L’hebdomadaire Le
Point a interviewé le président du syndicat Enerplan au sujet de l’actualité
récente de l’énergie solaire, nous reproduisons ci-dessous cet entretien.
Pourquoi le marché français du photovoltaïque est-il si mal en point ?
Thierry Mueth : Les entreprises françaises ne sont pas capables de rivaliser avec les chinoises. Dans l'industrie, on sait que le coût du travail est plus élevé ici que là-bas. De plus, en France, un moratoire décidé fin 2010 a restreint le marché de manière dramatique. En attendant que le nouveau gouvernement relance éventuellement la machine, on n'a produit presque aucun volume. Donc, toute la filière française a subi la charge de l'amortissement, les salaires, des prix non compétitifs, le tout pour très peu de ventes. Ajoutez-y le dumping en Chine, et vous comprendrez pourquoi les entreprises françaises ne pouvaient pas suivre.
Êtes-vous alors satisfait de la solution trouvée entre l'Europe et la Chine sur le marché des panneaux solaires ?
Lorsque la Commission a été saisie (en juillet 2012, NDLR), le prix de vente était de 0,40 euro par watt. À 0,56 euro, on a un écart de 40 %, on ne peut pas dire que ça ne soit pas significatif. Il y a donc moyen de combattre à peu près à armes égales, mais cette condition est loin d'être suffisante. Si vous avez un prix sans avoir un marché, votre usine ne peut toujours pas travailler. Aujourd'hui, le marché du solaire est complètement réglementé par l'État. C'est lui qui décide si on travaille ou non. Or, en un peu plus de trois ans, seuls trois appels d'offres sont arrivés à terme, pour seulement 800 mégawatts de puissance. Ça ne suffit pas.

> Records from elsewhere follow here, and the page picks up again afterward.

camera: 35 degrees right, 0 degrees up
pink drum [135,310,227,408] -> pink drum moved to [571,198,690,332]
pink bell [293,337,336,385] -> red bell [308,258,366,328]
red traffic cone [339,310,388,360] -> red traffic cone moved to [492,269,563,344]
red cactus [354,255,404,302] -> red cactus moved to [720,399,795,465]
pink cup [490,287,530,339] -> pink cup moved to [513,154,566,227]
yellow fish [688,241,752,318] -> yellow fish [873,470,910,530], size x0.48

Donc pour vous, ce n'est pas que la faute des Chinois. C'est aussi qu'on ne veut pas, en France, faire de la place à l'énergie photovoltaïque ?
Oui. Les Chinois en ont certes bien profité, de façon honnête ou malhonnête d'ailleurs. Mais l'industrie solaire a souffert d'une mauvaise gestion publique du marché. Le rapport de la Cour des comptes sorti la semaine dernière dit : "Le solaire a coûté cher." Pourquoi ? Parce qu'il a été géré n'importe comment par l'État (le rapport portait sur la période 2005-2011, NDLR), avec des tarifs trop élevés, puis un coup d'arrêt mis au marché. Des hausses puis des baisses de subventions et, pour finir, des destructions d'emplois (15 000 en deux ans). Beaucoup de fabricants de modules en France - qui représentent un tiers de la filière - sont en attente d'un repreneur, d'autres ont disparu.

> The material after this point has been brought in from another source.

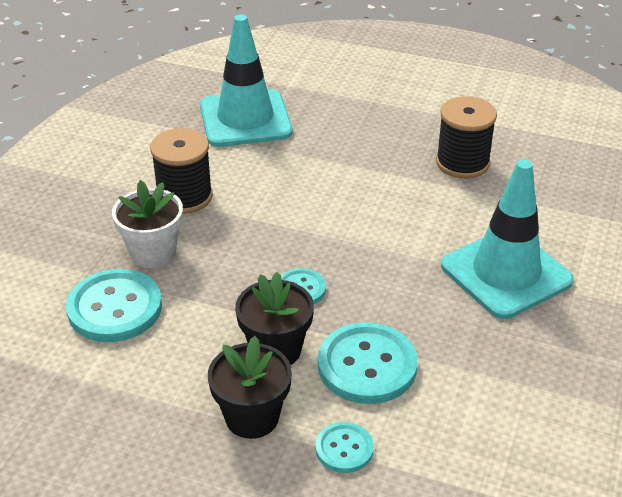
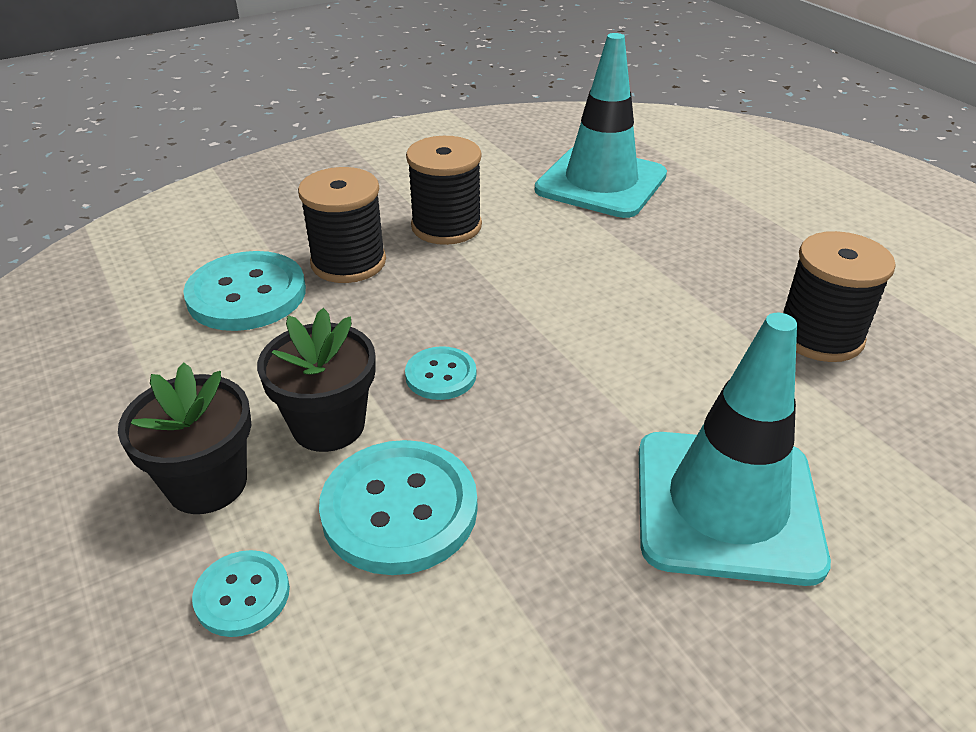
camera: 40 degrees right, 0 degrees up
white flower pot [112,180,183,268] -> black spool [298,167,386,283]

La Cour des comptes pointait aussi la faible rentabilité économique de cette énergie et proposait de recentrer les aides sur la recherche et le développement.
Sur ce point, je suis perplexe. La Cour affirme que le solaire photovoltaïque coûte entre 114 et 547 euros le mégawatt horaire. Ce dernier chiffre date de l'été 2006 ! Aujourd'hui, les prix se situent entre 110 et 200 euros (hors équipement pour particuliers, à 250 euros). C'est tout bonnement étonnant. Le solaire, c'est un coût qui a été divisé par cinq en cinq ans. Sans oublier qu'une centrale photovoltaïque, ça n'explose pas... Alors, la recherche, oui, mais il y a aussi les questions d'environnement, qui doivent être prises en compte au présent, pas seulement au futur.
Que demandez-vous à l'État : un plan quinquennal, comme en Chine ?
Je dois rencontrer fin août Philippe Martin (ministre de l'Écologie, du Développement durable et de l'Énergie, NDLR). Il faut redonner une place et de la visibilité au secteur des énergies renouvelables. J'attends de lui une vision sur trois ans, sans changement des règles, avec des révisions concertées tous les ans sur les tarifs. Si on veut que la France investisse et prenne des risques dans ce marché, il faut ce calendrier. Mais si on lâche prise sur ce secteur, comme dans tous les domaines technologiques, on ne reviendra pas au top. Et on se coupera de possibilités d'exportation incroyables vers l'Afrique, le Moyen-Orient, l'Amérique du Sud. Autant d'endroits où il y a du soleil et où il est possible de vendre au prix du réseau, voire moins cher.